PROVIDED PASSAGE ::
-- -- --
Faroe Islands Premier League Football
- Season: 1989
- Champions: B71
- Relegated: ÍF Fuglafjørður; LÍF;
- Matches: 90
- Goals: 273 (3.03 per match)
- Top goalscorer: Egill Steinþórsson (VB Vágur)

= 1989 1. deild =

Top-level association football league in the Faroe Islands

In 1989, 1. deild was the top-tier league in Faroe Islands football (since 2005, the top tier has been the Faroe Islands Premier League, with 1. deild becoming the second tier).

==Overview==
It was contested by 10 teams, with B71 Sandoy and SÍF Sandavágur promoted from the 1988 2. deild. B71 Sandoy won the championship in their first year after promotion. ÍF Fuglafjørður and Leirvík ÍF were relegated after the season.
-- -- --
EXERCISE AIM ::
List every field label in the summary box at the top of the 1989 1. deild page.

LISTED RECORDS ::
-- -- --
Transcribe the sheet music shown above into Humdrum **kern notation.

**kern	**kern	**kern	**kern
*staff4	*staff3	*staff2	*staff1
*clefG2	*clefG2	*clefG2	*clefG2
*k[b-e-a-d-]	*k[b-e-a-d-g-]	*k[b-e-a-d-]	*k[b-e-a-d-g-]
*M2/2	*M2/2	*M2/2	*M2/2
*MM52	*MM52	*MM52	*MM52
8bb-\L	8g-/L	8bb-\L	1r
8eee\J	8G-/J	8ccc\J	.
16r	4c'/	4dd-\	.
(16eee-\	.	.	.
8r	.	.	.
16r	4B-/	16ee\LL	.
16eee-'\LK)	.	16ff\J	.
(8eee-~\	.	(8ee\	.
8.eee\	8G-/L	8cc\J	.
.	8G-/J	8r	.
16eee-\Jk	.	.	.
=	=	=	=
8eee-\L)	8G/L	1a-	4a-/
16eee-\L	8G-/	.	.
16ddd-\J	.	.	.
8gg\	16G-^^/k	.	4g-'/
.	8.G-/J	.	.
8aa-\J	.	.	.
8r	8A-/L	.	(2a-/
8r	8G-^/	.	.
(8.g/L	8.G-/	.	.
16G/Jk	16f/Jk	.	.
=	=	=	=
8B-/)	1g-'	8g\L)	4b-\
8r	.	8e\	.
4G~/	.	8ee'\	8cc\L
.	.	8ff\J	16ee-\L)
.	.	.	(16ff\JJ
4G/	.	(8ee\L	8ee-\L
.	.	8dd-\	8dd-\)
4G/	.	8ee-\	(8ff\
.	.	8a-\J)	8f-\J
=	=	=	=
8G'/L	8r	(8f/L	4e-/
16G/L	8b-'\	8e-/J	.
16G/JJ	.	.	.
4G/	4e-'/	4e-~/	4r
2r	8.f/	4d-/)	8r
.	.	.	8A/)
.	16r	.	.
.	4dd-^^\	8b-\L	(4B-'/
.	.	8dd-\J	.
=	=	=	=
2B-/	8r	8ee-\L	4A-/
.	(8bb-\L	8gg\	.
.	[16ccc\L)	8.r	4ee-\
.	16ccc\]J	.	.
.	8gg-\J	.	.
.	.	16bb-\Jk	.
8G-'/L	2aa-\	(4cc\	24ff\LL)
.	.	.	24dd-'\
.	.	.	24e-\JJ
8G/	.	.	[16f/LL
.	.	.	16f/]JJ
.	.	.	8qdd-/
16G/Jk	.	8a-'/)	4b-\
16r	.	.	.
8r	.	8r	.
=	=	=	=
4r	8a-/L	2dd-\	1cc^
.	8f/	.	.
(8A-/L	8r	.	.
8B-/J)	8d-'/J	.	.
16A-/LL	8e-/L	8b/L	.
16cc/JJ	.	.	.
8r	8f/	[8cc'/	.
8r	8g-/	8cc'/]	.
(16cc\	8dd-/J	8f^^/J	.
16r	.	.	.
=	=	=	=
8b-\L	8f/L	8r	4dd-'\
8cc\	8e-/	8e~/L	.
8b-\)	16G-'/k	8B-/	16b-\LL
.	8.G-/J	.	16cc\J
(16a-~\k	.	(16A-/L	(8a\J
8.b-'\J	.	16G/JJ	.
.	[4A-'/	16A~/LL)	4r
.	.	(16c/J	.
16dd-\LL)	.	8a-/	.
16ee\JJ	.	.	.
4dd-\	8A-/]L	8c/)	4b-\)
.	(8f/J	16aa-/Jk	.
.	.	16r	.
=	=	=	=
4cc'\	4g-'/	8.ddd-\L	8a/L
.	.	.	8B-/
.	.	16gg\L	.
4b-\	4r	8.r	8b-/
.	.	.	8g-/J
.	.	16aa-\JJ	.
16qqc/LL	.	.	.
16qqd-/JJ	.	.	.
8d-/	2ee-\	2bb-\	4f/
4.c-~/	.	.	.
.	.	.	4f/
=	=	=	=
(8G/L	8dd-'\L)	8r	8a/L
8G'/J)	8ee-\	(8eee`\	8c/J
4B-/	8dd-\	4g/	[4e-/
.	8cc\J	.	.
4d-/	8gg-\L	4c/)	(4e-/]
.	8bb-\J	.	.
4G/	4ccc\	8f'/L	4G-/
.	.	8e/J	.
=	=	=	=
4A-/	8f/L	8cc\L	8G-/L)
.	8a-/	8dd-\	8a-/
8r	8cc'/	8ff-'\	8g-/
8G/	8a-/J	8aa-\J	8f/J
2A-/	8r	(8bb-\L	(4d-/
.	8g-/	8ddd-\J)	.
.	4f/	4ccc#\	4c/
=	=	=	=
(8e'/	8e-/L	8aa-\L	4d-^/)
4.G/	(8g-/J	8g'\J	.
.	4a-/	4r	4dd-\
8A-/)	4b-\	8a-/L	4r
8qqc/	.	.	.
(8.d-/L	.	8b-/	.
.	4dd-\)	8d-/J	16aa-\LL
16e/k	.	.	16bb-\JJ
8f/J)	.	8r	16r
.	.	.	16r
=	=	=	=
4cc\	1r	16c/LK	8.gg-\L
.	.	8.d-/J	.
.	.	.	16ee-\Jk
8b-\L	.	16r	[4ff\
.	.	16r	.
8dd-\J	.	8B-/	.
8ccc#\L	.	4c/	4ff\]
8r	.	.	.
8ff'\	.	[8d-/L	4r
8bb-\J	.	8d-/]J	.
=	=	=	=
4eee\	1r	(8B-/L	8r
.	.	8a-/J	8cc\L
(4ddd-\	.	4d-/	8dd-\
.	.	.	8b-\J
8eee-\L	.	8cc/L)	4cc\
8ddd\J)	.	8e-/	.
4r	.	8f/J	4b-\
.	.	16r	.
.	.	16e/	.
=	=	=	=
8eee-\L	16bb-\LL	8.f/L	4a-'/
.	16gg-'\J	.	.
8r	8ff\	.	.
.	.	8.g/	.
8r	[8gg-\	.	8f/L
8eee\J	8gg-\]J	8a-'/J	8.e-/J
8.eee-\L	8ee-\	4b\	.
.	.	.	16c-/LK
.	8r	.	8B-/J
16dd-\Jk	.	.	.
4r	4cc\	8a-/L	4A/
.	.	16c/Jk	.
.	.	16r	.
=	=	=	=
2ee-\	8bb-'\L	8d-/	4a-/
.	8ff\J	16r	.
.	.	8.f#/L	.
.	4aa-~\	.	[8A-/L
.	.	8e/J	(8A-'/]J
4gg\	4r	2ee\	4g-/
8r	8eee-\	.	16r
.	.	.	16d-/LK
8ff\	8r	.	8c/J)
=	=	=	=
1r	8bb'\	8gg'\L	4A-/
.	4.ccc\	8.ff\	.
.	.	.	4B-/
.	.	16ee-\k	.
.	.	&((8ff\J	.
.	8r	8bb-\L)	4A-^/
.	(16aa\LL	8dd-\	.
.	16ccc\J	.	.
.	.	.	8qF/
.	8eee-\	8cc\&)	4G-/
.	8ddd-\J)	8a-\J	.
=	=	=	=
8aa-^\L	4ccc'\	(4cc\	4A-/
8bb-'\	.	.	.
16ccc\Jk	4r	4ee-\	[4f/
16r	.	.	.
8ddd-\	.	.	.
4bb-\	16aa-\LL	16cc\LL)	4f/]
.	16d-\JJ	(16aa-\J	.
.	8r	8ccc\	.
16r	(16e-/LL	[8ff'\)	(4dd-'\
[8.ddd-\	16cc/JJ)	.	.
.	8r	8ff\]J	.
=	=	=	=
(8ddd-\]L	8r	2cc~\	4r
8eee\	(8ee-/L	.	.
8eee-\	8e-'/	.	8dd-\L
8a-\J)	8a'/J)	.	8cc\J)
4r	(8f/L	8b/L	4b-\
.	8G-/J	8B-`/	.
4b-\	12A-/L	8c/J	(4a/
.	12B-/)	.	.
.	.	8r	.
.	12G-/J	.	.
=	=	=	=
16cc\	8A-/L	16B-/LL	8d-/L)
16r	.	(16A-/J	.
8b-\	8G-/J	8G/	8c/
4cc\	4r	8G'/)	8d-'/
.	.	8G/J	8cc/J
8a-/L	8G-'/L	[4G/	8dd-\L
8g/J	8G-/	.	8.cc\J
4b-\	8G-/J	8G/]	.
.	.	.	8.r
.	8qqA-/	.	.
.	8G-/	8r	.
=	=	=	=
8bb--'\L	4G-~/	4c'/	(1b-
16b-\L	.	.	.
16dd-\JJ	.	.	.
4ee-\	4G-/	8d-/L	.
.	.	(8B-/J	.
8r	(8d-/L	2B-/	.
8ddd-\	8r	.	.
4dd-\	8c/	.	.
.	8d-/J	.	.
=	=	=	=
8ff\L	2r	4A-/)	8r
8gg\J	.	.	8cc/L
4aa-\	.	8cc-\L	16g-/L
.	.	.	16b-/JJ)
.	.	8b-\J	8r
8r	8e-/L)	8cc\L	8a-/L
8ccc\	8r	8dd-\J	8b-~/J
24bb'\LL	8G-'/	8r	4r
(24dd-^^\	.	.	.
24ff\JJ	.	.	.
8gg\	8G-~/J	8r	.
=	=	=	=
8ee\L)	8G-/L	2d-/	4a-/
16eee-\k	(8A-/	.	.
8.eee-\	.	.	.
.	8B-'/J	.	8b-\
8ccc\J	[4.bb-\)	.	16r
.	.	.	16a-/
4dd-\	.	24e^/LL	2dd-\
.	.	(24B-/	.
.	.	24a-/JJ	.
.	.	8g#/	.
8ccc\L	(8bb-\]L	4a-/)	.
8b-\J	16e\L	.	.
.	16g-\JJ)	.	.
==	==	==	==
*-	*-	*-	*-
-- -- --
RESPONSE TO THIS TASK ::
Season, Champions, Relegated, Matches, Goals, Top goalscorer